Specifically, just how will Facebook monetize its social media network, and specifically Messenger?
Zuckerberg eventually answered analysts’ questions about those plans but not without giving a rather lengthy answer about Facebook’s plan of attack over the next few years. He concluded his remarks by asking for patience, emphasizing that the execution needs time to be done right.
He reminded us that Facebook Messenger has 700 million users and that it hit a billion downloads on Android. WhatsApp is also seeing positive growth, and the Web experience is being enhanced. But in some sense, that’s all old news.
So, what exactly is the plan?
Well, here’s the not-so-short playbook that Zuckerberg let us all in on, starting with making sure Messenger isn’t inundated with distracting ads that turn consumers off.
“The playbook that we’re going to run with Messenger and WhatsApp is kind of similar to how we thought about building a business in Facebook and News Feed — where if you go back to 2006 and 2007 there were a lot of people who were encouraging us to put banner ads and inorganic content into the experience,” Zuckerberg explained. “What we decided was that over the long term, the ads and monetization would perform better if there was an organic interaction between people using the product and businesses.”

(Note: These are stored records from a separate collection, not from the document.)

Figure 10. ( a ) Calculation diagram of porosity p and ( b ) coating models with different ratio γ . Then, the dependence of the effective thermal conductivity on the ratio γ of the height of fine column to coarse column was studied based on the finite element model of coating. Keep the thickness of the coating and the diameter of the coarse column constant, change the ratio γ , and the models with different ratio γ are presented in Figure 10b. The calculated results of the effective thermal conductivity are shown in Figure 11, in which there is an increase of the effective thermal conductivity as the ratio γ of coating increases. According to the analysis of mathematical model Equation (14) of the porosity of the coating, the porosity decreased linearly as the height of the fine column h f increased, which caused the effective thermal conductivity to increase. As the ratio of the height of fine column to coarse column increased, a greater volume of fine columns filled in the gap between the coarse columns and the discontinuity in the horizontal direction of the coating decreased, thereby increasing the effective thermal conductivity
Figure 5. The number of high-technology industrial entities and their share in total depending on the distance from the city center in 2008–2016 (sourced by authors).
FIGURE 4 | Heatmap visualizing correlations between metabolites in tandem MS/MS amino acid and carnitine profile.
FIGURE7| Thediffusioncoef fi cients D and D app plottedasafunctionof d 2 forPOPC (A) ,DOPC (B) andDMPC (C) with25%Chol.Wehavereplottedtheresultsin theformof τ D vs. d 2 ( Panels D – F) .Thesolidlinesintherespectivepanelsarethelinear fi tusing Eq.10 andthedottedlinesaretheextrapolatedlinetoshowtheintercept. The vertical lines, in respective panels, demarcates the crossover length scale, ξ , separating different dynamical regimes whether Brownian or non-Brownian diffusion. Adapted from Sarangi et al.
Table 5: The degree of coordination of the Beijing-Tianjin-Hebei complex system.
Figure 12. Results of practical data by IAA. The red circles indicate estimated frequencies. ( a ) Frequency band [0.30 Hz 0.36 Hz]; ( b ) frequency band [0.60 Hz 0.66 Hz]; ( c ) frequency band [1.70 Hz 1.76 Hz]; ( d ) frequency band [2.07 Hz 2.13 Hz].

And that’s how Facebook decided to build free Pages for businesses and to add Insights to attract more businesses to using those pages that sifted into consumers’ News Feeds. It’s through the success Facebook has seen in its News Feed in terms of driving value, helping businesses find customers and vice versa, and for businesses to sell products and grow.
But how does that relate to messaging? You may be asking yourself.
“Messaging, I think, is going to be pretty similar. Right now, some people in WhatsApp use the service in order to message businesses. Messenger, I think, is more people-to-people today, and we’re working on a lot of different things that make it so that people can get value in interacting with businesses,” Zuckerberg said. “We have a number of other things that we are working on in Messenger and WhatsApp. But the long term bet is that by enabling people to have good organic interactions with businesses, that will end up being a massive multiplier of the value of monetization down the road when we work on that and really focus on that in a bigger way down the road.”
While “a number of other things” might not have been as specific as analysts were hoping for, they at least got a little taste about what’s next for Messenger and its monetization plans. Even as vague as they were. For now, it’s clear that Facebook is focused on growing its organic interaction, which in turn they believe will help create more commerce opportunities between consumers and businesses.
But, of course, as we all know, the algorithms that Facebook uses to decide what ends up in people’s News Feeds are heavily skewed away from those little, tiny, small businesses that hope to deliver messages to their 2,500 fans organically. As a social network that makes its money via advertising, those businesses need to buy ads to be seen. It didn’t start out that way, but that’s how it ended up. Will Messenger follow that same playbook? Time will tell.
Before wrapping up the call, Facebook COO Sheryl Sandberg provided more insight into Facebook’s eCommerce vision as it relates to attracting businesses and connecting those businesses to consumers.
“ECommerce is one of our top categories of advertisers, and we are already driving a lot of product sales through Facebook. But, importantly, our eCommerce initiatives are really about connecting consumers with markets so they can buy with companies. They are not buying through us,” Sandberg said. “We are testing a buy button through a new section on Pages, but buy buttons are letting people buy directly from their advertisers and not from us. It’s pretty early days. We’re pretty excited about what we see in the eCommerce vertical, and we’re going to invest in growing that vertical in growing our ad businesses.”
In terms of earnings metrics for the second quarter, Facebook saw revenue of $4.04 billion and a net income of $719 million, which was a slight dip from last year’s Q2 net income of $791 million. Daily active users on Facebook in June was 968 million, a 17 percent increase, year over year. Mobile daily active users increased by 29 percent to 844 million on average in that same month. Monthly active users was 1.49 billion as of June 30, a 13 percent increase. Mobile monthly active users increased 23 percent on the year to 1.31 billion.